Arnold Palmer Golf Management to Take Over Walt Disney World Courses
Disney announced today that it will turn its five Walt Disney World golf courses over to a third party for management. It will mark the first time in the resort’s 40-year history that the courses will be run by an outside entity.
Arnold Palmer Golf Management will take over the day to day operations of each of the five courses – The Palm, The Magnolia, Osprey Ridge, Lake Buena Vista, and Oak Trail – on September 25. Each of the approximately 330 Disney employees impacted by the move will be offered jobs at comparable pay in other parts of Walt Disney World.
The move seems to be a win-win for the company, as well as for Arnold Palmer Golf Management, which boasts personal involvement by the veteran golfer himself. While the golfing industry in Florida has become increasingly competitive, due to the large number of courses that have been built in recent years, it has become tougher for Disney to attract guests with a golfing destination in mind. By bringing in Palmer, Disney hopes to benefit from their exclusive membership group, Palmer Advantage. Members pay a fee in exchange for the ability to play on a variety of the company’s courses throughout the U.S.

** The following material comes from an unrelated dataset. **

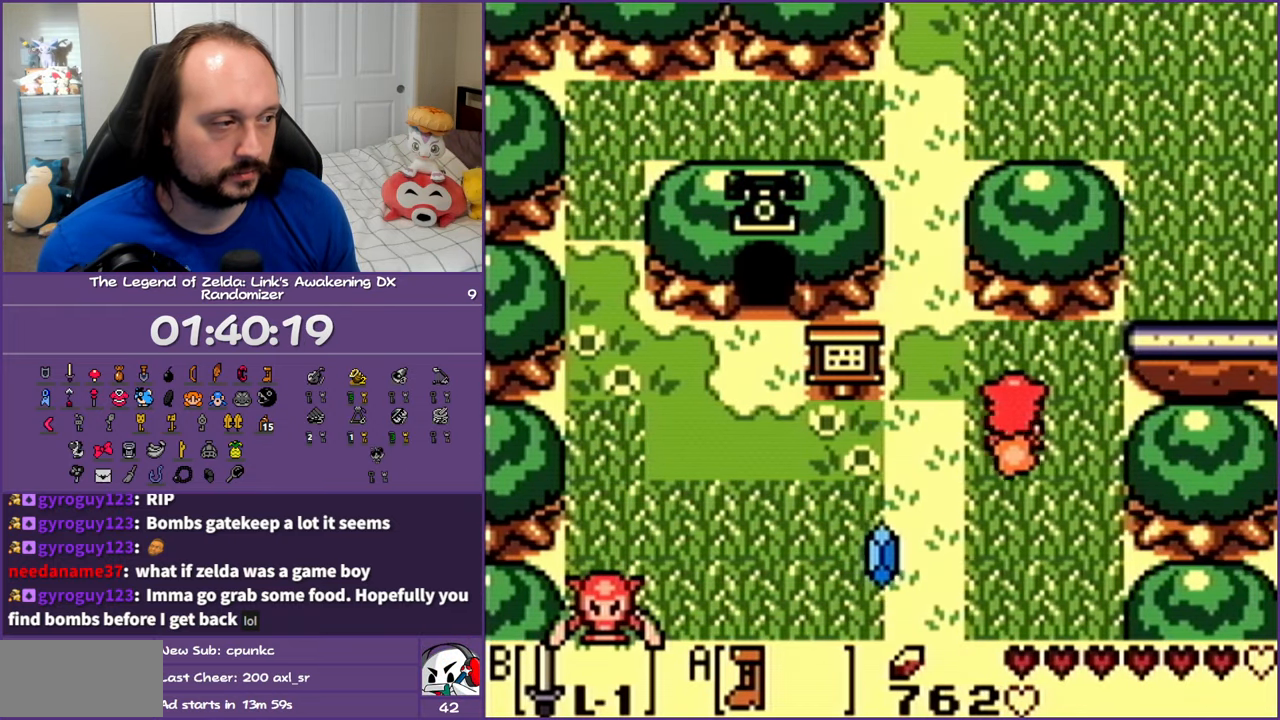
{"buttons": ["A"], "events": []}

Palmer’s role in the deal was key, according to Ken Potrick, senior vice president of Disney Sports Enterprises. Potrick also believes the move will bring new guests to the world famous resort:
This deal would not have gotten done if it had not been for Mr. Palmer’s engagement and his desire to associate his brand with the Disney brand…This allows us to reach people that we haven’t been able to reach previously that haven’t considered Disney golf as a destination for them. These are guys that are going to spend not just golf time here, but, because they are going to bring their families, they’re going to spend resort time, too.

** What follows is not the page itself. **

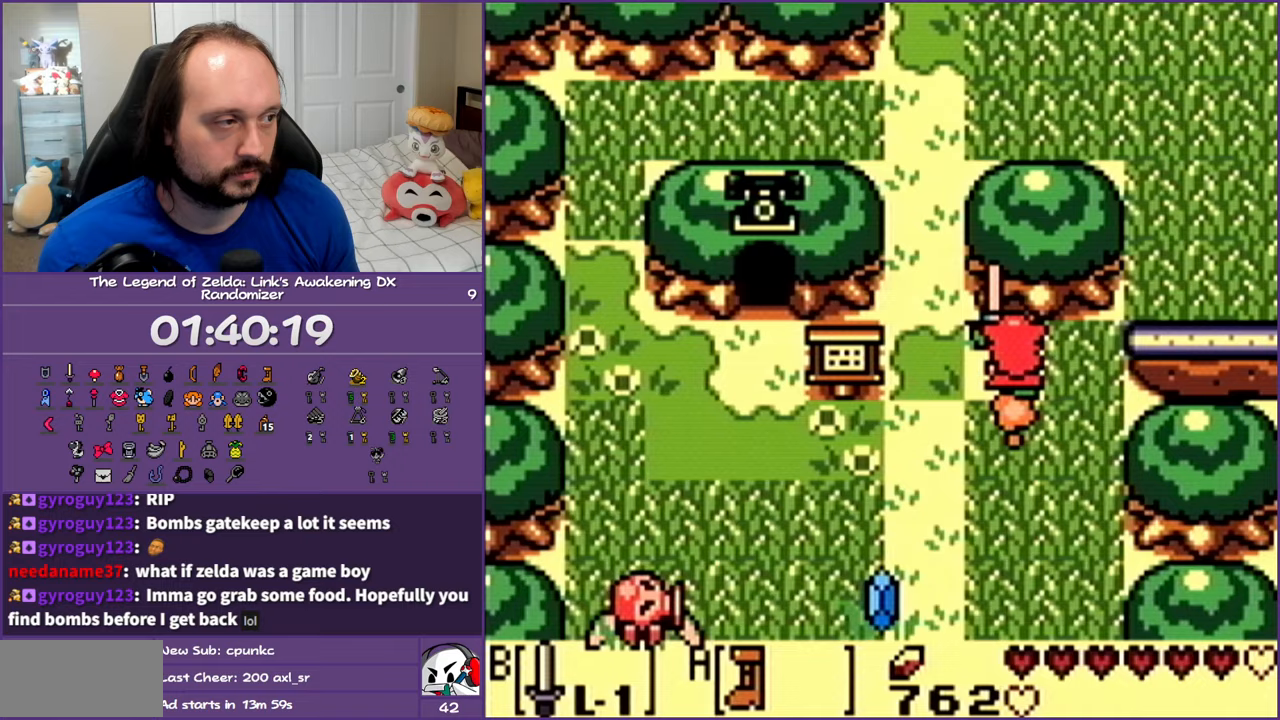
{"buttons": ["DPAD_LEFT"], "events": [[367, "A", "up"], [500, "DPAD_LEFT", "down"]]}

In addition to operating the five courses, Palmer will personally oversee the redesign of the Palm course, one of the resort’s two original golf courses (Magnolia is the other.) Palmer released this statement regarding the new venture:
After 40 years as a golf course architect, I’m looking forward to this opportunity to contribute to Disney’s rich and storied golf legacy. I’ve enjoyed a lifetime of memories playing golf and it will be a great reward to pass that on to those who share a passion both for Disney and the game of golf.
Disney had already entered into an agreement to sell its Osprey Ridge course to the Four Seasons, who had planned to build a new hotel on the site. That plan has been delayed by two years, during which time the Palmer Group will operate the course.
A sixth course was closed previously to make way for expansion at Walt Disney World. Eagle Pines once occupied the land where the new luxury subdivision, Golden Oak, is currently being built.